To install them, assuming you have the brew package manager, type the following commands:

xcode-select --install
brew install cmake asymptote

Virtual Machines

If you use a VM with a graphical interface, refer to the section for the operating system installed on it.

Warning: the graphical simulations are based on OpenGL, and common Virtual Machine software (e.g., VirtualBox) has faulty support for OpenGL. If you rely on a virtual machine for graphical simulations, it might work provided that you select hardware virtualization (as opposed to software virtualization). However, it is recommended to use the native OS whenever possible.

Execution

The goal of this case study is to count the number of the battery-powered IoT devices in the network, in a scenario with unstable connections. Among the nodes, a single gateway node is connected to electric power, hence it is selected as the source node where the total number of nodes will be computed.

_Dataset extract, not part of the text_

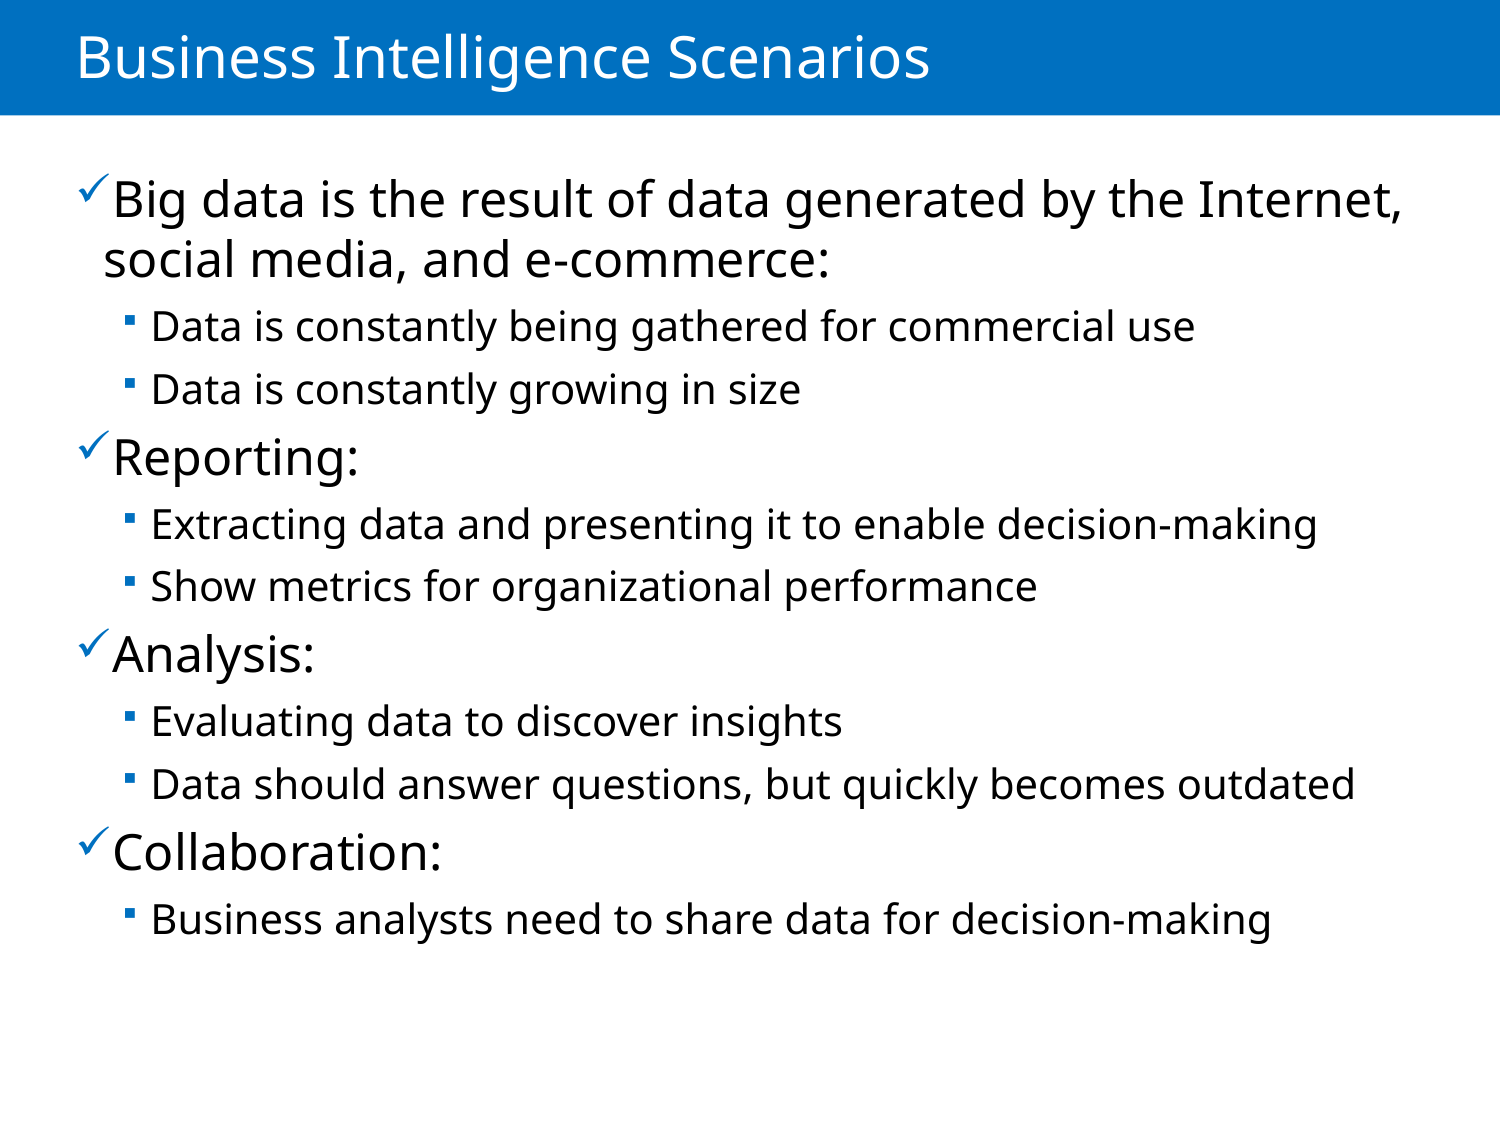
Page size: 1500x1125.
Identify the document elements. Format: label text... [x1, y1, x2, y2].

title Business Intelligence Scenarios [75, 0, 1351, 122]
list Big data is the result of data generated by the Internet, social media, and e-commerce: Data is constantly being gathered for commercial use Data is constantly growing in size Reporting: Extracting data and presenting it to enable decision-making Show metrics for organizational performance Analysis: Evaluating data to discover insights Data should answer questions, but quickly becomes outdated Collaboration: Business analysts need to share data for decision-making [74, 167, 1408, 1013]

In order to run the case study, type the following command in a terminal:

./make.sh gui run -O [options] <target>

On newer Mac M1 computers, the -O argument may induce compilation errors: in that case, use the -O3 argument instead.

The target can either be:

• graphic, in order to run a single simulation with the graphical user interface (GUI), or
• batch, in order to execute a batch of 1000 simulations without GUI.

If you also provide options, they will be passed to the C++ compiler. Through options you can change the simulation scenario between two usecases:

• SMALL (10 nodes in a rectangle area of 150m by side);
• BIG (default, 100 nodes in a rectangle area of 150m by side).

In order to launch the SMALL usecase, add the option -DAP_USE_CASE=SMALL. The configuration can also be easily changed by editing file lib/case-study.hpp (rows 88-99), in order to try out different settings. The configuration parameters involved are:

• node_num: number of nodes spawned in the rectangle area;
• communication_range: distance between two nodes that allows their communication;
• area_side: dimension of the area where devices are deployed.

Running the make.sh command above, you should first see output about building the executables. Then, the graphical simulation should pop up (if using the graphic target) while the console will show the most recent stdout and stderr outputs of the application, together with resource usage statistics (both on RAM and CPU). During the execution, log files containing the standard input and output will be saved in the output/ repository sub-folder. For the batch target, individual simulation results will be logged in the output/raw/ subdirectory, with the overall resume in the output/ directory.

After the simulation end, PDF plots will be generated in the plot/ repository sub-folder. The metrics used in the plots to benchmark the algorithms, are:

• sacount: total number of nodes as computed by source node;
• aapnod: average of the partial collection result on each node;
• time: simulated time passed (rounds happen every 1 sec on average, with a 10% variance).

Graphical User Interface

Executing a graphical simulation will open a window displaying the simulation scenario, initially still: you can start running the simulation by pressing P (current simulated time is displayed in the bottom-left corner). While the simulation is running, network statistics will be periodically printed in the console. You can interact with the simulation through the following keys:

• Esc to end the simulation
• P to stop/resume
• O/I to speed-up/slow-down simulated time
• L to show/hide connection links between nodes
• G to show/hide the grid on the reference plane and node pins
• M enables/disables the marker for selecting nodes
• left-click on a selected node to open a window with node details
• C resets the camera to the starting position
• Q,W,E,A,S,D to move the simulation area along orthogonal axes
• right-click+mouse drag to rotate the camera
• mouse scroll for zooming in and out
• left-shift added to the camera commands above for precision control
• any other key will show/hide a legenda displaying this list

Hovering on a node will also display its UID in the top-left corner.